Jordan Times

  • Subject : Impact of financial crisis needs a ‘long time’ to subside
  • Date : 21-Sep-2010
  • Text :



    AMMAN - Mahmoud Al Abed- Any talk of an imminent recovery from the global financial crisis is baseless, a prominent businessman and economist said Friday.


    The effects of the crisis will remain for no less than a decade and by the time it subsides, a new global order will make the world different from what it is now, said Talal Abu Ghazaleh, chairman and CEO of Talal Abu Ghazaleh Organisation (TAG-Org).


    His remarks came in a presentation, titled "The Arab World in Changing Global Economy", he delivered at King Hussein Club in Amman during a meeting of the Germany-based Club for Modern Market Methods (MMM-Club).
    Dozens of the club members were in Jordan to exchange ideas and views with local partners, a TAG-Org press release said.


    According to Abu Ghazaleh, the crisis will inevitably yield two groups: Winners comprising economies like China and India, in addition to the Arab world, especially the Gulf states; and losers including the US and west European countries, if no substantial changes are made, particularly to the pillars and policies of the US economy. He singled out Germany as an exception, citing its strong economy.


    One of the big mistakes Western governments made, he said, was buying bad debts from companies on the brink of collapse, thus saving these companies while falling in debt themselves.


    The US is in deep crisis as a result of its policies, Abu Ghazaleh indicated, quoting John Williams in The Energy Report (May 2010) who said that the super economic power is heading towards "a systematic collapse, a hyper inflation or a great depression”.


    He agreed with American leading industrialist and investor, Warren Buffet, who said that we cannot rely on the people who "created the mess to provide remedies".

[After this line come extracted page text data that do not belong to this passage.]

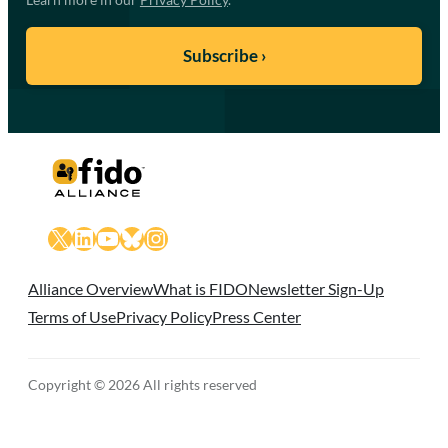
X
LinkedIn
YouTube
Bluesky
Instagram
Alliance Overview
What is FIDO
Newsletter Sign-Up
Terms of Use
Privacy Policy
Press Center
Copyright © 2026 All rights reserved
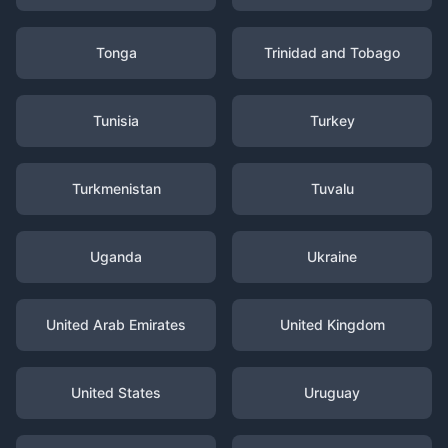
Tonga
Trinidad and Tobago
Tunisia
Turkey
Turkmenistan
Tuvalu
Uganda
Ukraine
United Arab Emirates
United Kingdom
United States
Uruguay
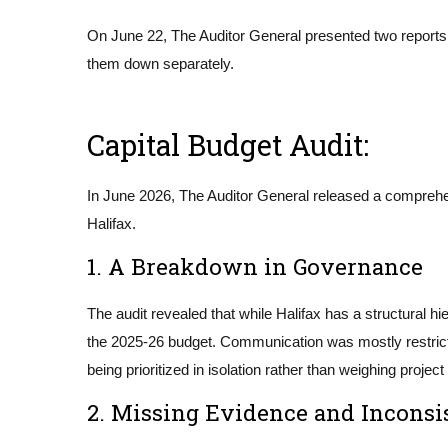
On June 22, The Auditor General presented two reports to
them down separately.
Capital Budget Audit:
In June 2026, The Auditor General released a comprehe
Halifax.
1. A Breakdown in Governance
The audit revealed that while Halifax has a structural h
the 2025-26 budget. Communication was mostly restricted
being prioritized in isolation rather than weighing projec
2. Missing Evidence and Inconsi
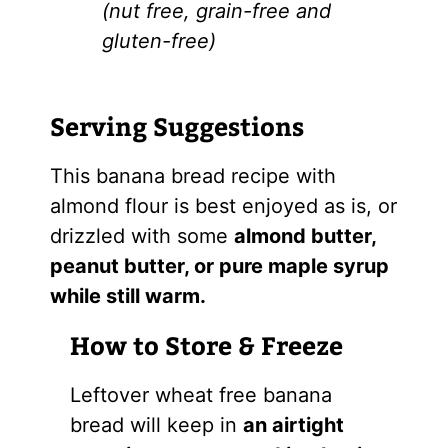
(nut free, grain-free and
gluten-free)
Serving Suggestions
This banana bread recipe with
almond flour is best enjoyed as is, or
drizzled with some
almond butter,
peanut butter, or pure maple syrup
while still warm.
How to Store & Freeze
Leftover wheat free banana
bread will keep in
an airtight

    Abu Ghazaleh blamed bankers for much of this mess, pointing in particular to derivatives as the catalyst of the crisis.
    The expert also noted that the world is heading towards protectionism despite claims of otherwise, citing as an example the decisions by the EU, authorising member states to take the measures they deem appropriate to protect their economies. He disagreed with Thomas Freeman, who said once that globalisation is not a choice.
    "Wrong. Globalisation is a choice," he told his audience of entrepreneurs and representatives from companies dealing with consumer goods and opinion leaders.

    Further commenting on global economy, Abu Ghazaleh, whose organisation spans 73 branches, said the wealth is moving towards the south and the east. He advised Arab nations to diversify their business partners and invest more in other regions than Europe and the US.


    The expert also called for a new reserve currency other than the dollar, echoing a similar call by the International Monetary Fund (IMF). One feasible alternative, Abu Ghazaleh said, also citing the IMF, is the Special Drawing Rights, the international foreign exchange reserve assets allocated to nations by the IMF. China has also called for such a replacement.